▶ _TEXTO DE LECTURA_
=====

1 ...6 7 8 10 11 12 ...16 Aquí el agustinismo de Boisguilbert adquiere una inflexión específica: el «estado de inocencia» no es el adánico, sino posterior; es la fase que sigue inmediatamente a la Caída. La «infancia del mundo» tuvo en la sociedad la forma de un reino de igualdad entre los hombres, que duró milenios gracias a la limitación «de las necesidades» y la igualdad de todas las profesiones [42]. Pero para Boisguilbert este estadio es primitivo, y tras la inocencia llegará el estadio «limpio y magnífico»:
Con el tiempo el crimen y la violencia se hicieron comunes, el más fuerte no quería hacer nada, sólo gozar del fruto del trabajo de los más débiles. [Así,] hoy los hombres se dividen en dos clases […] [43].
La intención de la ley natural es «que todos los hombres vivan cómodamente de su trabajo o del de sus ancestros» [44]. En el caso de Boisguilbert (a diferencia de los liberales de hoy) no se trata exactamente de que haya una ley divina que ampare a empresarios y rentistas por igual: de hecho, él excluye a los últimos explícitamente, y entiende por herencia de los ancestros «la acumulación de los granjeros o mercantes, que permiten a su propietario ser un emprendedor y utilizar el servicio del trabajo asalariado» [45]. Recapitulando: hay una providencia divina que sustenta un orden social que es, por ley natural, desigual, pero que, pese a la corrupción rentista, y si los agentes actúan maximizando sus intereses y egoísmos, empleando el trabajo de otros, tenderá hacia un equilibrio próspero. Estamos a un paso de la mano invisible. Sólo queda secularizarla, y acercar un poco más en el tiempo la utopía:
[al] introducir un estado de inocencia entre la Caída y el estado desarrollado […] las condiciones para lograr el equilibrio económico quedan ya establecidas, como si todavía se estuviera en este estado de inocencia, es decir: equilibrio general sin una clase ociosa. El modelo próspero no es por tanto una descripción veraz de la sociedad que Boisguilbert tenía ante sí. De hecho, es sólo un modelo que debe ser alcanzado. De tener éxito, habría que acercarse lo más posible al estado primitivo, pero sin ser nunca realmente capaces de retornar a él: la naturaleza del hombre es corrupta, y la evolución es irreversible [46].

=====

▶ _TAREA 1_
En el texto sobre Boisguilbert, ¿por qué el modelo próspero nunca podría volver realmente al estado primitivo? Responde en una o dos oraciones.

Filas extraídas
=====

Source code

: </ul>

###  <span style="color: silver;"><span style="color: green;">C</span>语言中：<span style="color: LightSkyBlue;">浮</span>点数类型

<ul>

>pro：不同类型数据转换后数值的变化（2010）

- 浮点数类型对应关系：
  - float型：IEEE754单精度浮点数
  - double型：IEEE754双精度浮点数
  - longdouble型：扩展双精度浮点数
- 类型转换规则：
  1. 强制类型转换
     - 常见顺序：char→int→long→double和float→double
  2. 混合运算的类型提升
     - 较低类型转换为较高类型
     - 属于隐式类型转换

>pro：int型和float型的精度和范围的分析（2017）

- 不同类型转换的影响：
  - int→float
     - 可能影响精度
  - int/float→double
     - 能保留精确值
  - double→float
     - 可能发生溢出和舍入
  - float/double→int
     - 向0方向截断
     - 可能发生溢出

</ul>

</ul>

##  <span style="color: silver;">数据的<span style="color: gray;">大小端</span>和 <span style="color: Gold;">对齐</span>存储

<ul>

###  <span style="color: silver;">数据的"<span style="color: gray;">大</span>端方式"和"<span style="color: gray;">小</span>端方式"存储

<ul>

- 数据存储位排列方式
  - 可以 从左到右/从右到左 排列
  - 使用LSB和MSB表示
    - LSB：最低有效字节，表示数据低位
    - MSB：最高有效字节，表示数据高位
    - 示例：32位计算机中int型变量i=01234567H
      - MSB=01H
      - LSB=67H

=====

▶ _TAREA 2_
Duplica sin ningún cambio todas las filas extraídas, línea por línea.

▶ _RESULTADO 1_
Porque, según el texto, la naturaleza del hombre es corrupta y la evolución es irreversible. Por eso solo cabe acercarse lo más posible a ese estado primitivo, sin llegar nunca a retornar a él.

▶ _RESULTADO 2_
Source code

: </ul>

###  <span style="color: silver;"><span style="color: green;">C</span>语言中：<span style="color: LightSkyBlue;">浮</span>点数类型

<ul>

>pro：不同类型数据转换后数值的变化（2010）

- 浮点数类型对应关系：
  - float型：IEEE754单精度浮点数
  - double型：IEEE754双精度浮点数
  - longdouble型：扩展双精度浮点数
- 类型转换规则：
  1. 强制类型转换
     - 常见顺序：char→int→long→double和float→double
  2. 混合运算的类型提升
     - 较低类型转换为较高类型
     - 属于隐式类型转换

>pro：int型和float型的精度和范围的分析（2017）

- 不同类型转换的影响：
  - int→float
     - 可能影响精度
  - int/float→double
     - 能保留精确值
  - double→float
     - 可能发生溢出和舍入
  - float/double→int
     - 向0方向截断
     - 可能发生溢出

</ul>

</ul>

##  <span style="color: silver;">数据的<span style="color: gray;">大小端</span>和 <span style="color: Gold;">对齐</span>存储

<ul>

###  <span style="color: silver;">数据的"<span style="color: gray;">大</span>端方式"和"<span style="color: gray;">小</span>端方式"存储

<ul>

- 数据存储位排列方式
  - 可以 从左到右/从右到左 排列
  - 使用LSB和MSB表示
    - LSB：最低有效字节，表示数据低位
    - MSB：最高有效字节，表示数据高位
    - 示例：32位计算机中int型变量i=01234567H
      - MSB=01H
      - LSB=67H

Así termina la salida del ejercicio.